## GIVEN TASK
Put the lines of the entries below into a Markdown table with two columns, Row and Line, starting at the line that contains "genus: Anthericum" and ending at the line that contains "scientific name: Eobania vermiculata". Include both of those lines, number each row, and leave out blank lines.

## RECORDS FOR THE EXERCISE

________________________

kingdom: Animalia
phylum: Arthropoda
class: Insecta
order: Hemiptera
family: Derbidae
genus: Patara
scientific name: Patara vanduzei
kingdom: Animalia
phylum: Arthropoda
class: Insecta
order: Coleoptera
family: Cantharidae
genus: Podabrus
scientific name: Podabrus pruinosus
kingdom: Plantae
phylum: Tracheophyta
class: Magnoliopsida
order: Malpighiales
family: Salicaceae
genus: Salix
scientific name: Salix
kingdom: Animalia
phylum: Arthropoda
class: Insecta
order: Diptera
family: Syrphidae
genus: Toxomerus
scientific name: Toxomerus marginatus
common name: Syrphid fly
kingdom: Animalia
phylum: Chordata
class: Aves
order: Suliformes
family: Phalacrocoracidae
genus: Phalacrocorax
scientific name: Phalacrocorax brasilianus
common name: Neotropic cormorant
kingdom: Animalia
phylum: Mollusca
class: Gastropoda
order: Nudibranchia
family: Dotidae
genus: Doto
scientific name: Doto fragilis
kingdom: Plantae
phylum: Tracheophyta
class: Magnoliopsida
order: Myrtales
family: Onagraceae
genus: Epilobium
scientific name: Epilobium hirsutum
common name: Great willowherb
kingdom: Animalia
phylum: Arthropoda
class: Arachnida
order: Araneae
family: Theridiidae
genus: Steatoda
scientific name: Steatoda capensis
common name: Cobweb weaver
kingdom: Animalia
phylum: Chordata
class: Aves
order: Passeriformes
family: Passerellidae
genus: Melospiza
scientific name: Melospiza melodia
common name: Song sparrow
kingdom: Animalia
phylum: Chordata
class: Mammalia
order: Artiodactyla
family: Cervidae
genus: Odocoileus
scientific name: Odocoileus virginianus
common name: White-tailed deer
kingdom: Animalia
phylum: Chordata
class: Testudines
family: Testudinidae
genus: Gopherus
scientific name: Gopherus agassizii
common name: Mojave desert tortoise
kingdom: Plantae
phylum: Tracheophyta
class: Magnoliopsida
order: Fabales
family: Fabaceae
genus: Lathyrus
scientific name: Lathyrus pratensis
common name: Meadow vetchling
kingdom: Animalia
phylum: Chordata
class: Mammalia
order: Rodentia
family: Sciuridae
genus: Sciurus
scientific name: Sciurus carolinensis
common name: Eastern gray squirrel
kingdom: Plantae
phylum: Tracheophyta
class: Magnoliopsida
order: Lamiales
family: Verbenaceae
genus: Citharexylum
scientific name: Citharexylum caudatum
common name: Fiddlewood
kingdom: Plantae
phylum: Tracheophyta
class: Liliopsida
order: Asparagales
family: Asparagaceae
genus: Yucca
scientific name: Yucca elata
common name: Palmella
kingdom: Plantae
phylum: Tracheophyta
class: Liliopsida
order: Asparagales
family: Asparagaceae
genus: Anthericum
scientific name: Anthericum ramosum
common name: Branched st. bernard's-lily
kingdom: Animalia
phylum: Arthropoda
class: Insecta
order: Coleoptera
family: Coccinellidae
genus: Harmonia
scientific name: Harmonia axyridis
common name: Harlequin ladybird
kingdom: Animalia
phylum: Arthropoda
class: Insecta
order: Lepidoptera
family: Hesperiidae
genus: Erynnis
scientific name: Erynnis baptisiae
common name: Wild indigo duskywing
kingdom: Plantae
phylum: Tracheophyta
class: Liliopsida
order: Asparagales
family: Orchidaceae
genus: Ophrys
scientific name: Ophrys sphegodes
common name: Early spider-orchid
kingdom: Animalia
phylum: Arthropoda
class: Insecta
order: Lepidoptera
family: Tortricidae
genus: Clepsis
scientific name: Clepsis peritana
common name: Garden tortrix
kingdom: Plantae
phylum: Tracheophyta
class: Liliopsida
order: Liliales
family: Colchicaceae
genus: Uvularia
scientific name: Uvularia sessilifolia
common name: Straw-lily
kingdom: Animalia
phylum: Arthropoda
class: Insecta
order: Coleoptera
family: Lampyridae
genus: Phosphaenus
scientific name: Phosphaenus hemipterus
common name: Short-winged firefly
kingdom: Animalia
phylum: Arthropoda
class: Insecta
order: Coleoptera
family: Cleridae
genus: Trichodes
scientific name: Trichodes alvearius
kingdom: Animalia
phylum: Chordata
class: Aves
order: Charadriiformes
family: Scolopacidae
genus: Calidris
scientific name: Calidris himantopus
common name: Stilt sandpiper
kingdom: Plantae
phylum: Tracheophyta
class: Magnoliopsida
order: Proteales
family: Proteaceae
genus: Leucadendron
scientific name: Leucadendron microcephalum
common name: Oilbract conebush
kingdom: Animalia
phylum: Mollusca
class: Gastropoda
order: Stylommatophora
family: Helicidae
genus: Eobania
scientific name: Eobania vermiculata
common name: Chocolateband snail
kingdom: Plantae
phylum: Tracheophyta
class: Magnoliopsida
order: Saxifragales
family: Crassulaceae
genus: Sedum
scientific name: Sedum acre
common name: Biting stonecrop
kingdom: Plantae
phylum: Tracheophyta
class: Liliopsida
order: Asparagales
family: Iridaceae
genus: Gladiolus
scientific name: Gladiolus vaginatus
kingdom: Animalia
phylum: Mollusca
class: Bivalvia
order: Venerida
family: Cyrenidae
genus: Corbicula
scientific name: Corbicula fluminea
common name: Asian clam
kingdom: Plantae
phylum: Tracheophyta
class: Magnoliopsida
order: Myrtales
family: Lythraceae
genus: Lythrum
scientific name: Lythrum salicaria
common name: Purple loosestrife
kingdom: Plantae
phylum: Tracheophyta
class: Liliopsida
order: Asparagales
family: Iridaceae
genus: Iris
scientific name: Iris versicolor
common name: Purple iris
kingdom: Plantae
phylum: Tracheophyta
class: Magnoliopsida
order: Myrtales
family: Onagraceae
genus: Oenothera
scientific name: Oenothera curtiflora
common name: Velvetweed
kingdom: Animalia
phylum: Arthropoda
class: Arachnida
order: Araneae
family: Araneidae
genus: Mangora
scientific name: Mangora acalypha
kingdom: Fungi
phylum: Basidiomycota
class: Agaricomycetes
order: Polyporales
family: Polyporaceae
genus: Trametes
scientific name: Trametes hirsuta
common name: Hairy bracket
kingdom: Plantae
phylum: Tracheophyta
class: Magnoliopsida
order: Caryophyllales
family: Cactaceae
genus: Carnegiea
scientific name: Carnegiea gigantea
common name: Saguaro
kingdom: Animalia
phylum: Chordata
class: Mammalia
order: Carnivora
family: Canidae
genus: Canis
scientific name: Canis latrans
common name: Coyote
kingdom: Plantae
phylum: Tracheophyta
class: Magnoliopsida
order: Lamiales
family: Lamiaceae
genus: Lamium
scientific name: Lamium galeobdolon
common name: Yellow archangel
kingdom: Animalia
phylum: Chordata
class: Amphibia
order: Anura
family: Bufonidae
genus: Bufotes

________________________

## TASK OUTPUT
| Row | Line |
|---|---|
| 1 | genus: Anthericum |
| 2 | scientific name: Anthericum ramosum |
| 3 | common name: Branched st. bernard's-lily |
| 4 | kingdom: Animalia |
| 5 | phylum: Arthropoda |
| 6 | class: Insecta |
| 7 | order: Coleoptera |
| 8 | family: Coccinellidae |
| 9 | genus: Harmonia |
| 10 | scientific name: Harmonia axyridis |
| 11 | common name: Harlequin ladybird |
| 12 | kingdom: Animalia |
| 13 | phylum: Arthropoda |
| 14 | class: Insecta |
| 15 | order: Lepidoptera |
| 16 | family: Hesperiidae |
| 17 | genus: Erynnis |
| 18 | scientific name: Erynnis baptisiae |
| 19 | common name: Wild indigo duskywing |
| 20 | kingdom: Plantae |
| 21 | phylum: Tracheophyta |
| 22 | class: Liliopsida |
| 23 | order: Asparagales |
| 24 | family: Orchidaceae |
| 25 | genus: Ophrys |
| 26 | scientific name: Ophrys sphegodes |
| 27 | common name: Early spider-orchid |
| 28 | kingdom: Animalia |
| 29 | phylum: Arthropoda |
| 30 | class: Insecta |
| 31 | order: Lepidoptera |
| 32 | family: Tortricidae |
| 33 | genus: Clepsis |
| 34 | scientific name: Clepsis peritana |
| 35 | common name: Garden tortrix |
| 36 | kingdom: Plantae |
| 37 | phylum: Tracheophyta |
| 38 | class: Liliopsida |
| 39 | order: Liliales |
| 40 | family: Colchicaceae |
| 41 | genus: Uvularia |
| 42 | scientific name: Uvularia sessilifolia |
| 43 | common name: Straw-lily |
| 44 | kingdom: Animalia |
| 45 | phylum: Arthropoda |
| 46 | class: Insecta |
| 47 | order: Coleoptera |
| 48 | family: Lampyridae |
| 49 | genus: Phosphaenus |
| 50 | scientific name: Phosphaenus hemipterus |
| 51 | common name: Short-winged firefly |
| 52 | kingdom: Animalia |
| 53 | phylum: Arthropoda |
| 54 | class: Insecta |
| 55 | order: Coleoptera |
| 56 | family: Cleridae |
| 57 | genus: Trichodes |
| 58 | scientific name: Trichodes alvearius |
| 59 | kingdom: Animalia |
| 60 | phylum: Chordata |
| 61 | class: Aves |
| 62 | order: Charadriiformes |
| 63 | family: Scolopacidae |
| 64 | genus: Calidris |
| 65 | scientific name: Calidris himantopus |
| 66 | common name: Stilt sandpiper |
| 67 | kingdom: Plantae |
| 68 | phylum: Tracheophyta |
| 69 | class: Magnoliopsida |
| 70 | order: Proteales |
| 71 | family: Proteaceae |
| 72 | genus: Leucadendron |
| 73 | scientific name: Leucadendron microcephalum |
| 74 | common name: Oilbract conebush |
| 75 | kingdom: Animalia |
| 76 | phylum: Mollusca |
| 77 | class: Gastropoda |
| 78 | order: Stylommatophora |
| 79 | family: Helicidae |
| 80 | genus: Eobania |
| 81 | scientific name: Eobania vermiculata |